◆ **PROBLEM DESCRIPTION**
Copy out every line in the records below word for word.

◆ **RECORD LIST**
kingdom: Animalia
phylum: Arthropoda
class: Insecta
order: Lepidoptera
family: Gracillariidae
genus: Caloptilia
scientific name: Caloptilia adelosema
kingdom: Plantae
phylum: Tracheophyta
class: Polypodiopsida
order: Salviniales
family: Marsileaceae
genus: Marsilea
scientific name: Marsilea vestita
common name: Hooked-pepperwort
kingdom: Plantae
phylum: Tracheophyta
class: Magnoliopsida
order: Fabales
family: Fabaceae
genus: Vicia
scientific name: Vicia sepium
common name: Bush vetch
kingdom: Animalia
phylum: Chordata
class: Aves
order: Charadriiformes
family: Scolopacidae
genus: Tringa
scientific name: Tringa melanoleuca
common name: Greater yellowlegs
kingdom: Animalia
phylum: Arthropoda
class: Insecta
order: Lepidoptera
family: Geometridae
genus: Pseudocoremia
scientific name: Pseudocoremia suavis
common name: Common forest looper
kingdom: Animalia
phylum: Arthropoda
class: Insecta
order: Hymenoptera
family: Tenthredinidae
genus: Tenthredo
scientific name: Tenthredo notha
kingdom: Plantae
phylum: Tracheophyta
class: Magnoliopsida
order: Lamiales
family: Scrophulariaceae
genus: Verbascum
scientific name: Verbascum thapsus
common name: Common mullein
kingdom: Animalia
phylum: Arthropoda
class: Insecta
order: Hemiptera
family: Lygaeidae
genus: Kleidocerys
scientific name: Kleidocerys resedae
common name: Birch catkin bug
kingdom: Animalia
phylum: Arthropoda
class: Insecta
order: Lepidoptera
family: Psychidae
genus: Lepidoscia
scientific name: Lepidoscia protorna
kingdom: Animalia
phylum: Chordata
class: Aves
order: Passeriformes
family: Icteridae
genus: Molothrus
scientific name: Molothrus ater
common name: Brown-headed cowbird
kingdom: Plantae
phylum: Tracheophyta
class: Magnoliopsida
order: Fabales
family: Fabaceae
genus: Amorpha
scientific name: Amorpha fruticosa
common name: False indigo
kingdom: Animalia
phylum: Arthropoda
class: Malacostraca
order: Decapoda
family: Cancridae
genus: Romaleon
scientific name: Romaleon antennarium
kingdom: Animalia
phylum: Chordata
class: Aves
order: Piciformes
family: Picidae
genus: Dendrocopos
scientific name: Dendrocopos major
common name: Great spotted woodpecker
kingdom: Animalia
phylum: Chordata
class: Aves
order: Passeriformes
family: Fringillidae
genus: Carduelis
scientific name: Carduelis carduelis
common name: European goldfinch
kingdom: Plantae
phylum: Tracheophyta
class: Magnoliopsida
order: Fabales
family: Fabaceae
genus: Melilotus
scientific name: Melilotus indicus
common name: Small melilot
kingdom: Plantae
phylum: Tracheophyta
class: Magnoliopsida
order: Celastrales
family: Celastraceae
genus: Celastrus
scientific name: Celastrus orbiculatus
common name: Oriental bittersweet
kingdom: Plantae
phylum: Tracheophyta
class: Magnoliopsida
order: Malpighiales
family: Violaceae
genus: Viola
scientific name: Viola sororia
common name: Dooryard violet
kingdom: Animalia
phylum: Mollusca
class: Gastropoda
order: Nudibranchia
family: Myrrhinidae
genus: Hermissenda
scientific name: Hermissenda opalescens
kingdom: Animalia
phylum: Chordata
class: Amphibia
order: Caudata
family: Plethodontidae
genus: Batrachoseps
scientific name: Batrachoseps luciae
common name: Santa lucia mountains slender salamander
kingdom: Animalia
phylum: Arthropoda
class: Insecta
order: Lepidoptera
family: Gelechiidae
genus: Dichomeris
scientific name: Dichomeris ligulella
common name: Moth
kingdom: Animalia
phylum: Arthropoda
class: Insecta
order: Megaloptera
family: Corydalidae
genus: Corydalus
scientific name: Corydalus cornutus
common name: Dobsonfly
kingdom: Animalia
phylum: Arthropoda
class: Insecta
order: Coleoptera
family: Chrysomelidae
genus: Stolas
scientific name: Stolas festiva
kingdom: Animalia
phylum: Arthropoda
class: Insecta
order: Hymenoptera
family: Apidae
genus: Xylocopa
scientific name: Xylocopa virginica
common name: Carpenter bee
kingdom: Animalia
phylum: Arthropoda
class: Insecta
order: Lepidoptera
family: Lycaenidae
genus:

◆ **RESPONSE FOR THIS EXERCISE**
kingdom: Animalia
phylum: Arthropoda
class: Insecta
order: Lepidoptera
family: Gracillariidae
genus: Caloptilia
scientific name: Caloptilia adelosema
kingdom: Plantae
phylum: Tracheophyta
class: Polypodiopsida
order: Salviniales
family: Marsileaceae
genus: Marsilea
scientific name: Marsilea vestita
common name: Hooked-pepperwort
kingdom: Plantae
phylum: Tracheophyta
class: Magnoliopsida
order: Fabales
family: Fabaceae
genus: Vicia
scientific name: Vicia sepium
common name: Bush vetch
kingdom: Animalia
phylum: Chordata
class: Aves
order: Charadriiformes
family: Scolopacidae
genus: Tringa
scientific name: Tringa melanoleuca
common name: Greater yellowlegs
kingdom: Animalia
phylum: Arthropoda
class: Insecta
order: Lepidoptera
family: Geometridae
genus: Pseudocoremia
scientific name: Pseudocoremia suavis
common name: Common forest looper
kingdom: Animalia
phylum: Arthropoda
class: Insecta
order: Hymenoptera
family: Tenthredinidae
genus: Tenthredo
scientific name: Tenthredo notha
kingdom: Plantae
phylum: Tracheophyta
class: Magnoliopsida
order: Lamiales
family: Scrophulariaceae
genus: Verbascum
scientific name: Verbascum thapsus
common name: Common mullein
kingdom: Animalia
phylum: Arthropoda
class: Insecta
order: Hemiptera
family: Lygaeidae
genus: Kleidocerys
scientific name: Kleidocerys resedae
common name: Birch catkin bug
kingdom: Animalia
phylum: Arthropoda
class: Insecta
order: Lepidoptera
family: Psychidae
genus: Lepidoscia
scientific name: Lepidoscia protorna
kingdom: Animalia
phylum: Chordata
class: Aves
order: Passeriformes
family: Icteridae
genus: Molothrus
scientific name: Molothrus ater
common name: Brown-headed cowbird
kingdom: Plantae
phylum: Tracheophyta
class: Magnoliopsida
order: Fabales
family: Fabaceae
genus: Amorpha
scientific name: Amorpha fruticosa
common name: False indigo
kingdom: Animalia
phylum: Arthropoda
class: Malacostraca
order: Decapoda
family: Cancridae
genus: Romaleon
scientific name: Romaleon antennarium
kingdom: Animalia
phylum: Chordata
class: Aves
order: Piciformes
family: Picidae
genus: Dendrocopos
scientific name: Dendrocopos major
common name: Great spotted woodpecker
kingdom: Animalia
phylum: Chordata
class: Aves
order: Passeriformes
family: Fringillidae
genus: Carduelis
scientific name: Carduelis carduelis
common name: European goldfinch
kingdom: Plantae
phylum: Tracheophyta
class: Magnoliopsida
order: Fabales
family: Fabaceae
genus: Melilotus
scientific name: Melilotus indicus
common name: Small melilot
kingdom: Plantae
phylum: Tracheophyta
class: Magnoliopsida
order: Celastrales
family: Celastraceae
genus: Celastrus
scientific name: Celastrus orbiculatus
common name: Oriental bittersweet
kingdom: Plantae
phylum: Tracheophyta
class: Magnoliopsida
order: Malpighiales
family: Violaceae
genus: Viola
scientific name: Viola sororia
common name: Dooryard violet
kingdom: Animalia
phylum: Mollusca
class: Gastropoda
order: Nudibranchia
family: Myrrhinidae
genus: Hermissenda
scientific name: Hermissenda opalescens
kingdom: Animalia
phylum: Chordata
class: Amphibia
order: Caudata
family: Plethodontidae
genus: Batrachoseps
scientific name: Batrachoseps luciae
common name: Santa lucia mountains slender salamander
kingdom: Animalia
phylum: Arthropoda
class: Insecta
order: Lepidoptera
family: Gelechiidae
genus: Dichomeris
scientific name: Dichomeris ligulella
common name: Moth
kingdom: Animalia
phylum: Arthropoda
class: Insecta
order: Megaloptera
family: Corydalidae
genus: Corydalus
scientific name: Corydalus cornutus
common name: Dobsonfly
kingdom: Animalia
phylum: Arthropoda
class: Insecta
order: Coleoptera
family: Chrysomelidae
genus: Stolas
scientific name: Stolas festiva
kingdom: Animalia
phylum: Arthropoda
class: Insecta
order: Hymenoptera
family: Apidae
genus: Xylocopa
scientific name: Xylocopa virginica
common name: Carpenter bee
kingdom: Animalia
phylum: Arthropoda
class: Insecta
order: Lepidoptera
family: Lycaenidae
genus:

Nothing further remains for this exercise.